Corne du Preez, Technology Solutions Professional: Apps and Infra, Altron Karabina, looks at how organisations can implement an effective BCDR strategy.
When speaking to customers, I always ask what their BCDR strategies are. Sometimes I get good information from customers around their understanding of BCDR, but in most cases it seems that customers have given up on BCDR. Some of the feedback is that it is too costly, we don’t need it and we have backups.
What is BCDR?
There are some misconceptions when it comes to BCDR. Most organisations use the term interchangeably, but we do need to break this down. To understand BCDR, we need to quickly define business continuity and disaster recovery. In the simplest terms, business continuity is the proactive components of BCDR. This has to do with the processes and procedures that organisations need to implement so that mission critical servers and applications can function after a disaster. Disaster recovery is more the reactive side of BCDR. Disaster recovery is invoked when an organisation needs to resume operations after a major incident or outage. The time frame here can range from hours to days.
BCDR in the pre-cloud era
Before the advent of cloud services (private or public cloud) most organisations had to spend a lot of money to make sure that their BCDR strategies were in place. This meant they there had to be a second data centre, extra hardware (including networking) and a lot of people investment to make sure that an organisation can recover from a disaster.
The planning for a DR test could take months to plan. In some instances, these plans would be project managed to make sure that all mile stones are achieved. Typically, the DR test would happen over a weekend with an army of people to make sure it happens smoothly and of course a lot of testing to make sure the DR test is a success. Most organisations would only be able to do a test once or maybe twice a year. For some organisations, this cost of doing BCDR was or is just too much and this then never happens.

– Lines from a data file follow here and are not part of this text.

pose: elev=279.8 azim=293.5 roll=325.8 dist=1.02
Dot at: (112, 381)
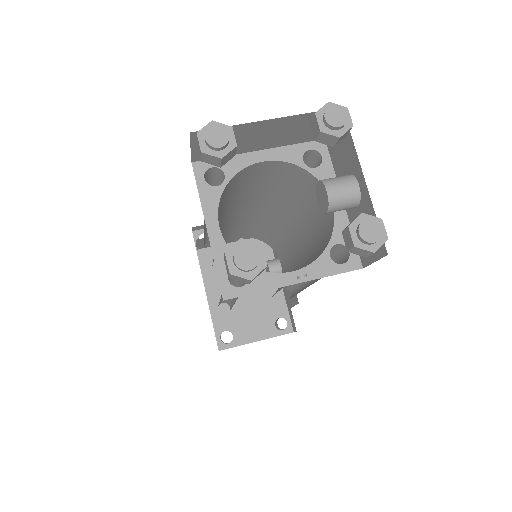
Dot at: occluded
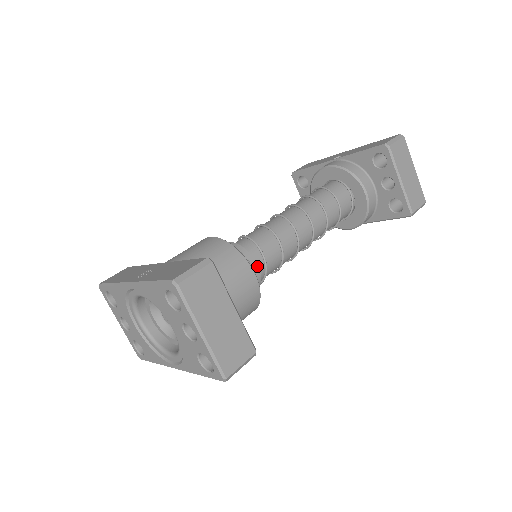
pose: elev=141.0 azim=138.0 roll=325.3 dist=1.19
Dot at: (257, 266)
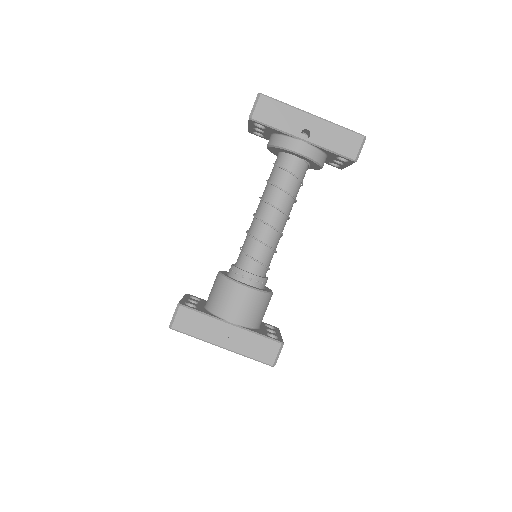
Dot at: occluded
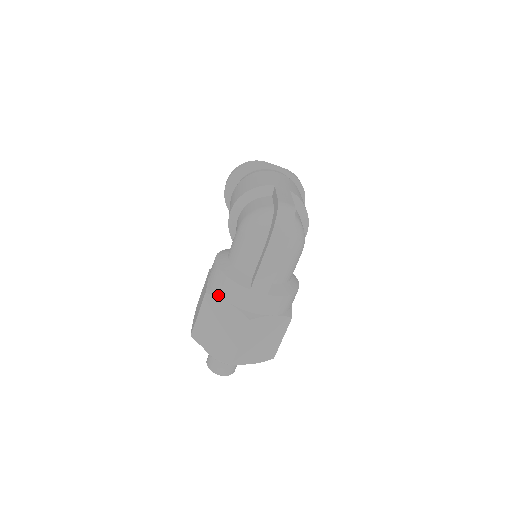
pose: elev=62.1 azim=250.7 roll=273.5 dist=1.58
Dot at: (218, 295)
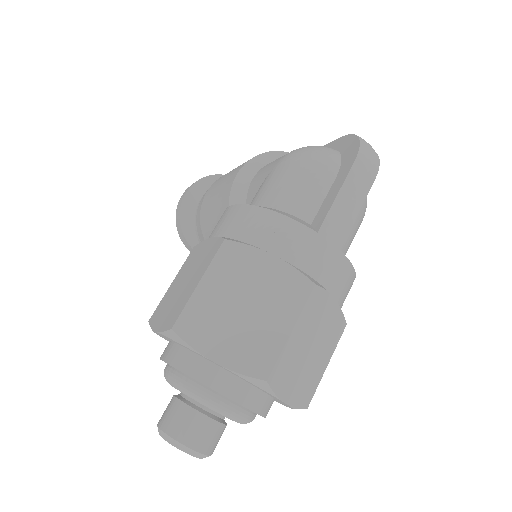
Dot at: (250, 244)
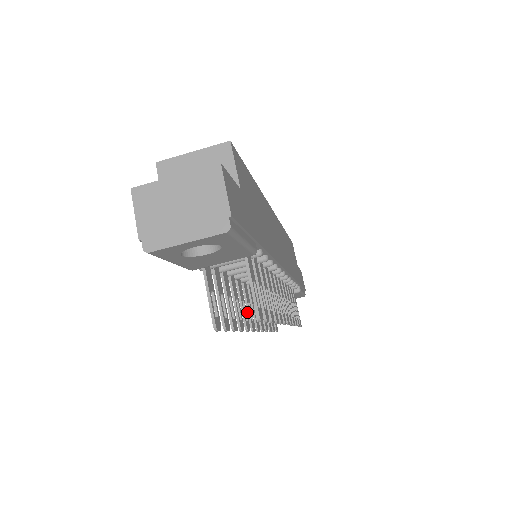
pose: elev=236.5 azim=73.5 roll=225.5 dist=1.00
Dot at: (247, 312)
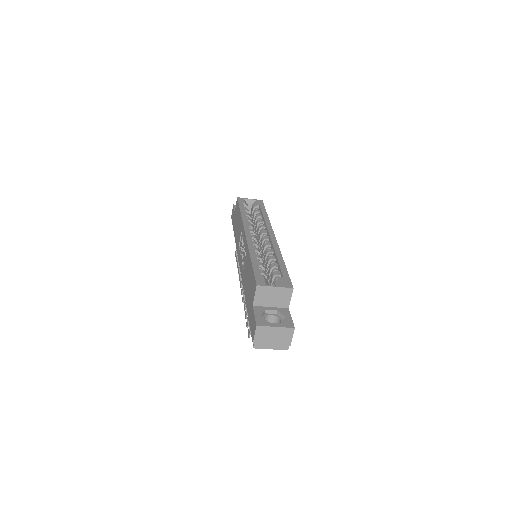
Dot at: occluded
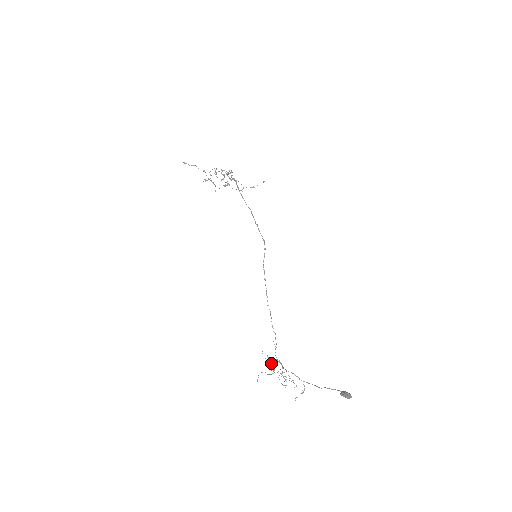
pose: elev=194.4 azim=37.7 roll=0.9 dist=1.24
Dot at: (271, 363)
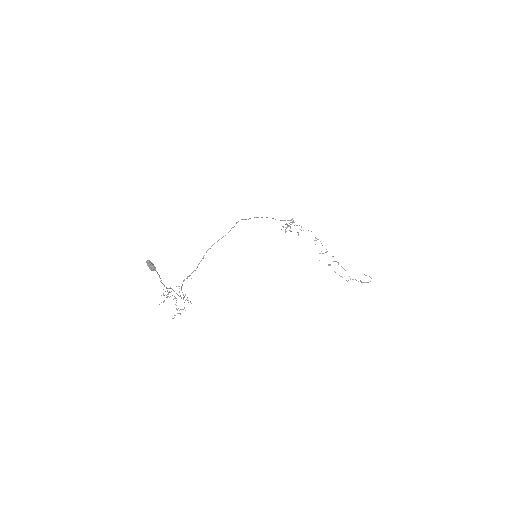
Dot at: occluded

Some of the key issues of BCDR in the pre-cloud era has been the workload if an organisation has two or more data centres, the lack of centralised management as most of the resources were maintained and managed separately, the multitude of management platforms – vCD, SCVMM or vRealize and the most troubling of them all – data mobility. The amount and effort needed to make sure that the data is available for the DR test can only be termed as ‘organised chaos’.
Some more definitions…
When taking to customers, most do not understand the terms RTO (Restore Time Objective) or RPO (Restore Point Objective). Let’s delve into this a bit more to really understand what they mean by RTO and RPO. According to Wikipedia, RTO is described as ‘the targeted duration of time and a service level within which a business process must be restored after a disaster (or disruption) in order to avoid unacceptable consequences associated with a break in business continuity. RPO, meanwhile, ‘measures the maximum time period in which recent data might have been permanently lost in the event of a major incident; it is not a direct measure of the quantity of such loss.’ For instance, if the BC plan is ‘restore up to last available backup’, the RPO is the maximum interval between such backup that has been safely vaulted offsite.
BCDR in the cloud era
With the advent of hyperscale cloud service providers like Microsoft now available in South Africa, most organisations are relooking and rethinking their BCDR strategies. The importance here is that organisations can do as many BCDR tests as needed, without the need and cost of an army of resources to make this happen. BCDR in the cloud has the following advantages:
- Protection of all major IT systems – and doing so more affordable. This means that RTO’s can be achieved in minutes instead of hours or days. Cloud BCDR also eliminates the extra cost for data centres. Organisations can now tap into near infinite cloud resources to assist with their BCDR.
- Unification of data management, security and protection – continuity and compliance throughout the application lifecycle is now possible. With cloud services, it is now possible to secure data at rest and in transit. Add to the fact that Microsoft provides industry leading security and protection solutions at a very cost-effective price point.
- Applications work in Disaster Recovery – Organisations can now fail over their applications or full on premises data centres with automated recovery plans in a matter of minutes, instead of days, weeks or months.
- Perform BCDR tests at any time – With cloud BCDR, organisations can now test their continuity plans any time, whenever they need to without having to affect their user community.